Волоков внимательно смотрел на него и был доволен:

— Сделайте ворона пострашнее.

— Сделаю ему рубиновое око.

— Еган, дай художнику щит. Хочу забрать его завтра.

— К утру лак высохнет, будет готов, с вас два талера, господин.

Волков молча достал монеты.

— Господин рыцарь, а не желаете себе еще штандарт с гербом, и сюрко в ваших цветах, для ваших людей? — предложил художник. — У меня есть хороший портной и белошвейка. Все будет красиво.

— Да, мне это нужно, — согласился кавалер. — Штандарт и пару сюрко.
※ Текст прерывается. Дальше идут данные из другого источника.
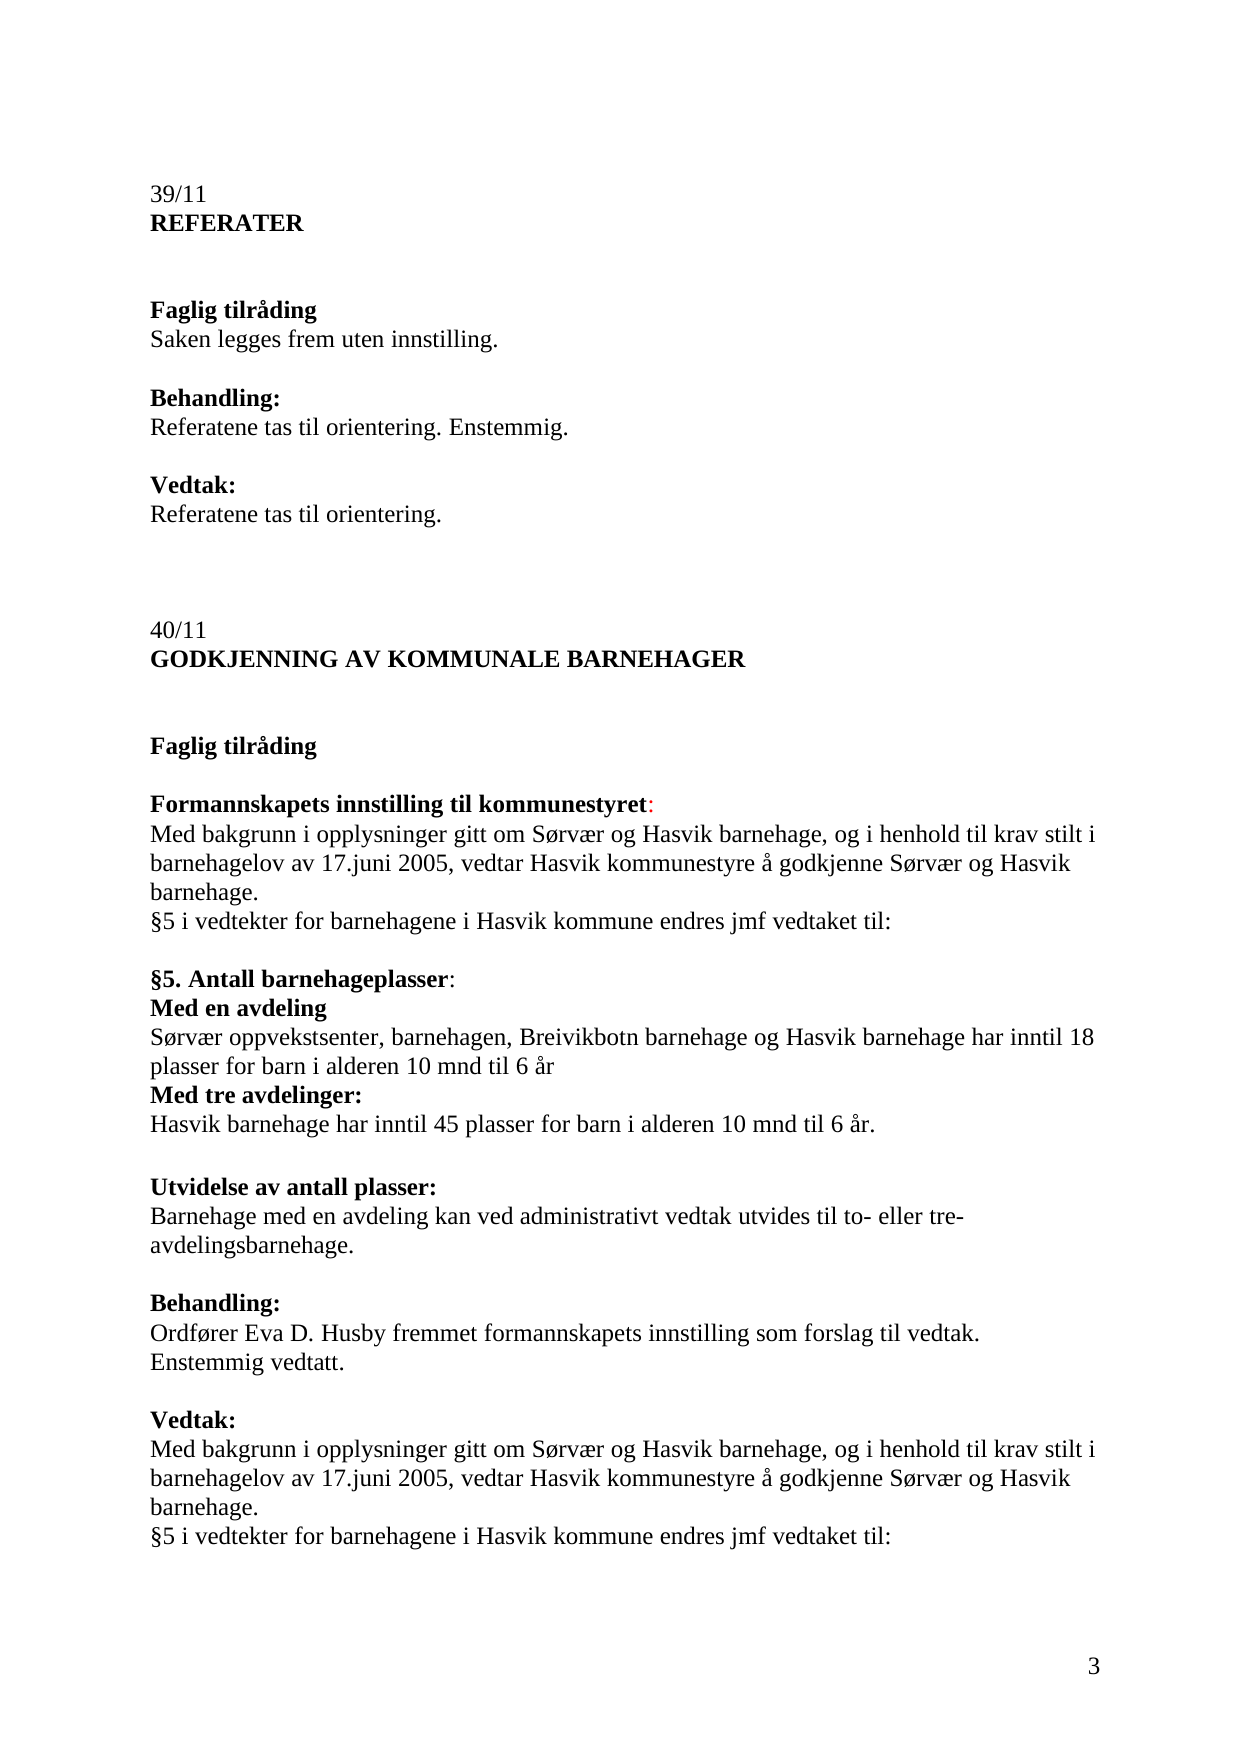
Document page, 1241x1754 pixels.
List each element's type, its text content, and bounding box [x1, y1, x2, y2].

— Попоны для коней в ваших цветах.

— Лишнее.

— Тогда с вас еще четыре талера. И работы займут три дня.

— И ни днем больше, — сказал Волков и снова полез в кошель.

Пировал он со своими людьми, за столом были все, кроме Агнес. Можно сказать, что кавалер был счастлив. Он заказал музыкантов.

И благосклонно принимал тосты и от Сыча и от Полески. Особенно его радовала ворчливая зависть пьянеющего Рохи.

— Чертов мошенник, — после каждого тоста негромко добавлял Скарафаджо, — надо же, сам архиепископ ему шпоры повязывал.

Или:

— Чертов ловкач, как он так умудрился, надо же! Проныра! Вот что значит, дружить с офицерами.

А Брунхильда раскраснелась от вина и поглядывала на него уже не столь злобно, как совсем недавно. А Еган и вовсе гордился так, как будто это он стал рыцарем. Орал больше всех, был уже изрядно пьян.

А кавалер не пил, так, отпивал для вида. Он был неспокоен. Рыцарские шпоры вещь, безусловно, прекрасная, но епископ свою часть сделки выполнил, и теперь очередь была за Волковым. А ему очень, очень не хотелось лезть в чумной город, откуда никто не возвращался. И шпоры после таких мыслей уже не смотрелись такими блестящими.